Of the five loci contributing to significant risk for IgAN, one localized to the major histocompatibility complex (MHC)—a cluster of genes that play an important role in the immune system. MHC determines compatibility of donors for organ transplant as well as one’s susceptibility to an autoimmune disease via crossreacting immunization.
The other loci contain genes associated with the immune response, leading to models of the disease as a multi-step process.
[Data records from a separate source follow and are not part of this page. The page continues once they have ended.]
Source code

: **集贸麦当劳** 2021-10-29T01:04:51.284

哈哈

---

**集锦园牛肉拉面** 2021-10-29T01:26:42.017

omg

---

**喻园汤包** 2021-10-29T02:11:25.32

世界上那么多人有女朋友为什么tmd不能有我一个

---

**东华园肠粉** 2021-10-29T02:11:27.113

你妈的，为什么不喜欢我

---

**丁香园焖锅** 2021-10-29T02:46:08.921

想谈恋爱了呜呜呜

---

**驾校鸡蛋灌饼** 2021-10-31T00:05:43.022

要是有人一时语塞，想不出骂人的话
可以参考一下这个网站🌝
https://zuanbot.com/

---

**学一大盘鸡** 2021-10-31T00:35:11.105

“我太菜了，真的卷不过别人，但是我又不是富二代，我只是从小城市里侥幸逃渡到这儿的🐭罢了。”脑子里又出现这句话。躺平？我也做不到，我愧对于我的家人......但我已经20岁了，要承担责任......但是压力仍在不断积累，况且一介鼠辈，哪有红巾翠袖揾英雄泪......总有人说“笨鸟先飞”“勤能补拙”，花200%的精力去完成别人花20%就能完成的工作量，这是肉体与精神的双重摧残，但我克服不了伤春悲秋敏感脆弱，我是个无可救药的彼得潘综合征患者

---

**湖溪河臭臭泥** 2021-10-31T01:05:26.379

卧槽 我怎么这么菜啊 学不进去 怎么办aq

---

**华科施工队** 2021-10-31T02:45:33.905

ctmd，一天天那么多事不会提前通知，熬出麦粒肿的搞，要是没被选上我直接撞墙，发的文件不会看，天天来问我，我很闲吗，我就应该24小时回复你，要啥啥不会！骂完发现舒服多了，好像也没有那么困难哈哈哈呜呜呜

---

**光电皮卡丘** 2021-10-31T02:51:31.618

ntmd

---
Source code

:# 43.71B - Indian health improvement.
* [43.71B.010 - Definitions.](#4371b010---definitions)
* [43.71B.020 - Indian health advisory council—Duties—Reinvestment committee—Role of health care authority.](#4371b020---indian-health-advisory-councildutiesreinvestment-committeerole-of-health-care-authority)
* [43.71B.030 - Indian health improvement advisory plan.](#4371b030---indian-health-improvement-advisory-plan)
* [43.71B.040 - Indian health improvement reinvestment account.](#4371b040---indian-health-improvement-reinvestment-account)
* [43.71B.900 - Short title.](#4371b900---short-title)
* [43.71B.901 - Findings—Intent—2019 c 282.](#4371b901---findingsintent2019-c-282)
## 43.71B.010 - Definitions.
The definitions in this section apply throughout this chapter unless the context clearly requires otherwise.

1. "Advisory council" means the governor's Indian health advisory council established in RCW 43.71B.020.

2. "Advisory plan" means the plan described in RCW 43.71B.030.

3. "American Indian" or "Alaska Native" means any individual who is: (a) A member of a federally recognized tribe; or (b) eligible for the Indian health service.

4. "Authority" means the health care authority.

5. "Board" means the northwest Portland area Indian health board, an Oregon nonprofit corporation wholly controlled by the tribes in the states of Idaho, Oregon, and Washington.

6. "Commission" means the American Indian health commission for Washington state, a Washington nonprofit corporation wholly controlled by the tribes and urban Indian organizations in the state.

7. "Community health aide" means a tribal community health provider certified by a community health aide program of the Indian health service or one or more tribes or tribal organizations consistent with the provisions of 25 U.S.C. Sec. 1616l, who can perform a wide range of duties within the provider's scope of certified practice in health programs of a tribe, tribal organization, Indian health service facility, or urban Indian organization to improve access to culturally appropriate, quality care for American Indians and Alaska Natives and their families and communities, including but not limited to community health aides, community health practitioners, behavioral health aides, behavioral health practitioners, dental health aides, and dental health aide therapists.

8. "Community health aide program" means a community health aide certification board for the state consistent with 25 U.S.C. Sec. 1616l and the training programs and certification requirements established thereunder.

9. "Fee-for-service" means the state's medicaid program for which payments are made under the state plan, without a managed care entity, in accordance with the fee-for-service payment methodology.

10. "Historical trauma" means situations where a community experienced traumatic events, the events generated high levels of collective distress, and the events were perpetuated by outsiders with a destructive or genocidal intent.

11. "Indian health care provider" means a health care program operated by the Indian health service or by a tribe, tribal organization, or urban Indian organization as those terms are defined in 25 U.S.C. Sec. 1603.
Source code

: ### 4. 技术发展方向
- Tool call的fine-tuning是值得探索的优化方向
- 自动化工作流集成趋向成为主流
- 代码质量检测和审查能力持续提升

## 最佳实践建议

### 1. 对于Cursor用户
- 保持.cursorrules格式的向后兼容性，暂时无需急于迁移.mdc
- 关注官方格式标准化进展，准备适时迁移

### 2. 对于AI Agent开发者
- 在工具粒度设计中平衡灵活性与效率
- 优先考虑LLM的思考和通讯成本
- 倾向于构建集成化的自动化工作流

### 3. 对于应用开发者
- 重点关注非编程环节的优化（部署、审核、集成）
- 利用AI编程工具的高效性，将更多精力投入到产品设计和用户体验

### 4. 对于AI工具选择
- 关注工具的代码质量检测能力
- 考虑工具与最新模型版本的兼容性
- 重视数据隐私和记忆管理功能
Producing high levels of aberrant IgA can lead to the disease in individuals who are genetically predisposed to develop kidney injury due to an overactive or aberrant immune or inflammatory response.
Looking Forward
Despite recent progress toward discovering the molecular underpinnings of this multifaceted disease, an effective treatment for IgAN remains elusive. The NIDDK continues its robust support of basic research into normal kidney function and clinical research into the diseases that impair normal kidney function at the cellular and molecular levels. For example, the Institute established the “Cure Glomerulopathy Network” (CureGN) consortium in 2013 to support translational and clinical research that promotes therapeutic development for primary glomerular diseases, including IgAN (https://curegn.org). Research studies of families in which IgAN is prevalent continue in order to identify and understand the genes and genetic factors that influence disease onset and progression.
Through multiple avenues of research, the NIDDK aims to advance progress toward the development of new intervention strategies.